### TASK STATEMENT
Locate each line in the data below that contains the word "degree" with matching case, and copy every such line.

### PROVIDED MATERIAL
----
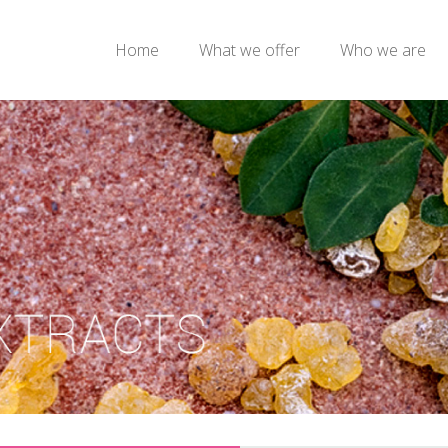
Home
What we offer
Who we are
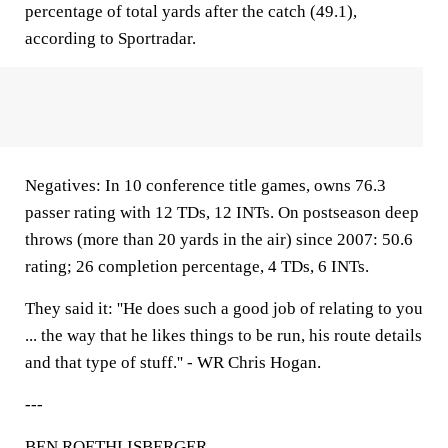
percentage of total yards after the catch (49.1),
according to Sportradar.
Negatives: In 10 conference title games, owns 76.3
passer rating with 12 TDs, 12 INTs. On postseason deep
throws (more than 20 yards in the air) since 2007: 50.6
rating; 26 completion percentage, 4 TDs, 6 INTs.
They said it: ''He does such a good job of relating to you
... the way that he likes things to be run, his route details
and that type of stuff.'' - WR Chris Hogan.
---
BEN ROETHLISBERGER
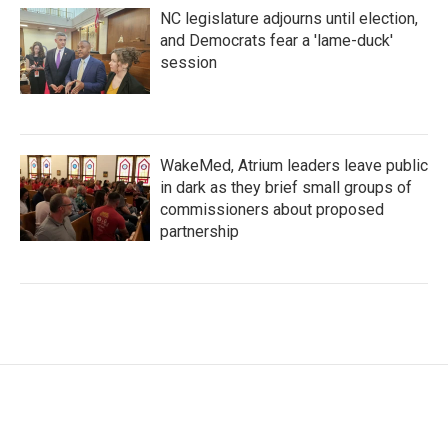
NC legislature adjourns until election,
and Democrats fear a 'lame-duck'
session
WakeMed, Atrium leaders leave public
in dark as they brief small groups of
commissioners about proposed
partnership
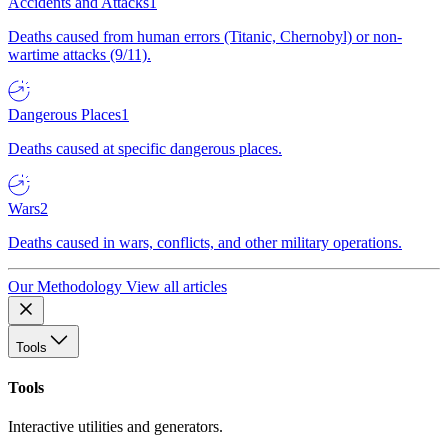
Accidents and Attacks
1
Deaths caused from human errors (Titanic, Chernobyl) or non-
wartime attacks (9/11).
Dangerous Places
1
Deaths caused at specific dangerous places.
Wars
2
Deaths caused in wars, conflicts, and other military operations.
Our Methodology
View all articles
Tools
Tools
Interactive utilities and generators.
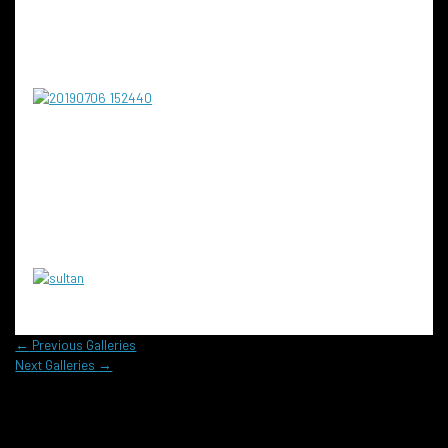
←
Previous Galleries
Next Galleries
→
Reach out to us today to learn more!
Contact us for a personalized consultation and see how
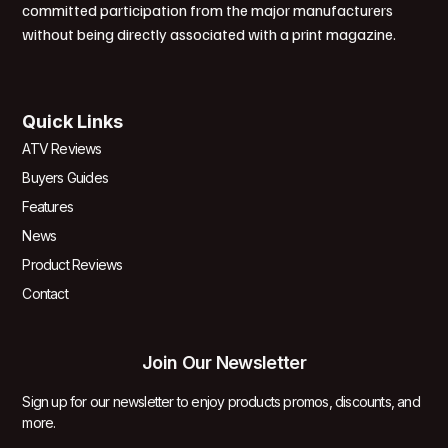
committed participation from the major manufacturers
without being directly associated with a print magazine.
Quick Links
ATV Reviews
Buyers Guides
Features
News
Product Reviews
Contact
Join Our Newsletter
Sign up for our newsletter to enjoy products promos, discounts, and
more.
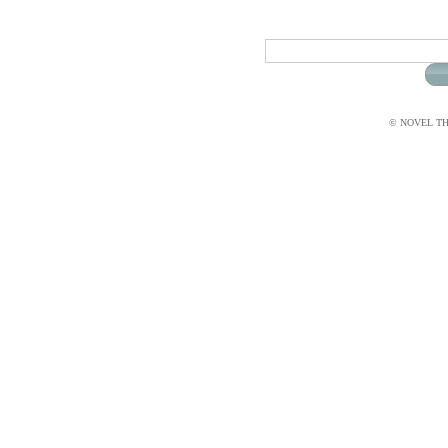
© NOVEL THI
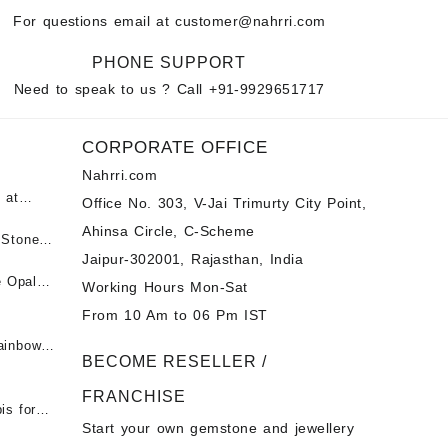
For questions email at
customer@nahrri.com
PHONE SUPPORT
Need to speak to us ? Call
+91-9929651717
CORPORATE OFFICE
Nahrri.com
 at
Office No. 303, V-Jai Trimurty City Point,
Ahinsa Circle, C-Scheme
पन्ना
 Stones
Jaipur-302001, Rajasthan, India
 &
ी माणिक
e Opal
Working Hours Mon-Sat
t -
From 10 Am to 06 Pm IST
tones at
 Fire
ainbow
BECOME RESELLER /
 Opal
t -
Opal
FRANCHISE
for Sale
- Buy
is for
Start your own gemstone and jewellery
s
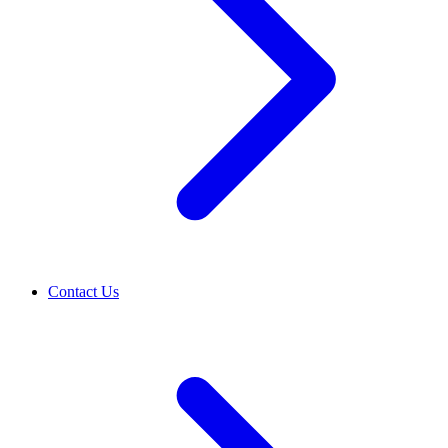
Contact Us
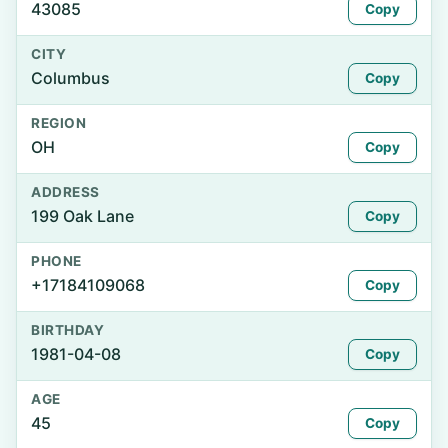
43085
Copy
CITY
Columbus
Copy
REGION
OH
Copy
ADDRESS
199 Oak Lane
Copy
PHONE
+17184109068
Copy
BIRTHDAY
1981-04-08
Copy
AGE
45
Copy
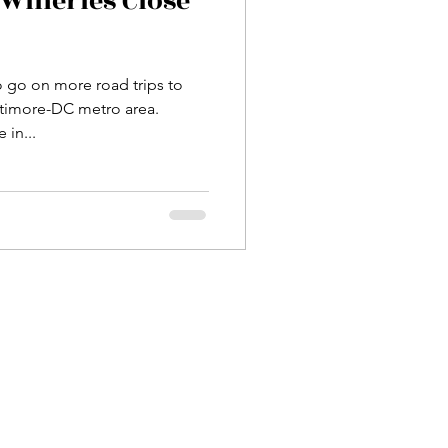
Wineries Close
o go on more road trips to
ltimore-DC metro area.
 in...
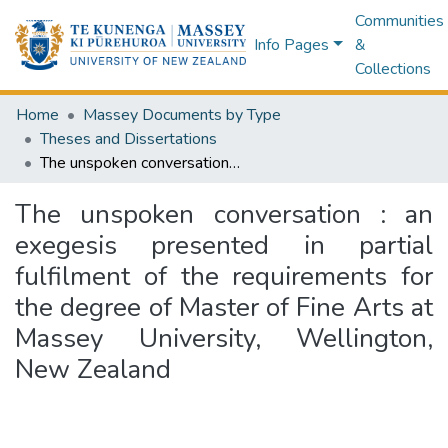
Communities
Info Pages
&
Collections
Home
Massey Documents by Type
Theses and Dissertations
The unspoken conversation : an exegesis presented in partial fulfilment of the requirements for the degree of Master of Fine Arts at Massey University, Wellington, New Zealand
The unspoken conversation : an
exegesis presented in partial
fulfilment of the requirements for
the degree of Master of Fine Arts at
Massey University, Wellington,
New Zealand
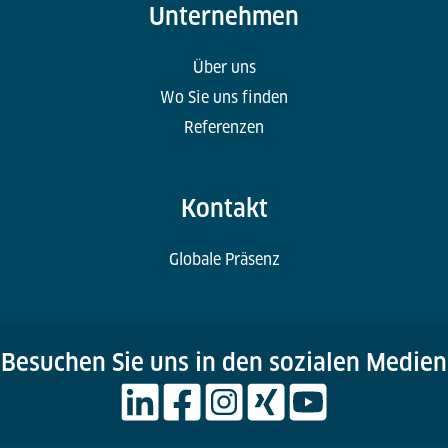
Unternehmen
Über uns
Wo Sie uns finden
Referenzen
Kontakt
Globale Präsenz
Besuchen Sie uns in den sozialen Medien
----
### RESPONSE TO THIS EXERCISE
The unspoken conversation : an exegesis presented in partial fulfilment of the requirements for the degree of Master of Fine Arts at Massey University, Wellington, New Zealand
the degree of Master of Fine Arts at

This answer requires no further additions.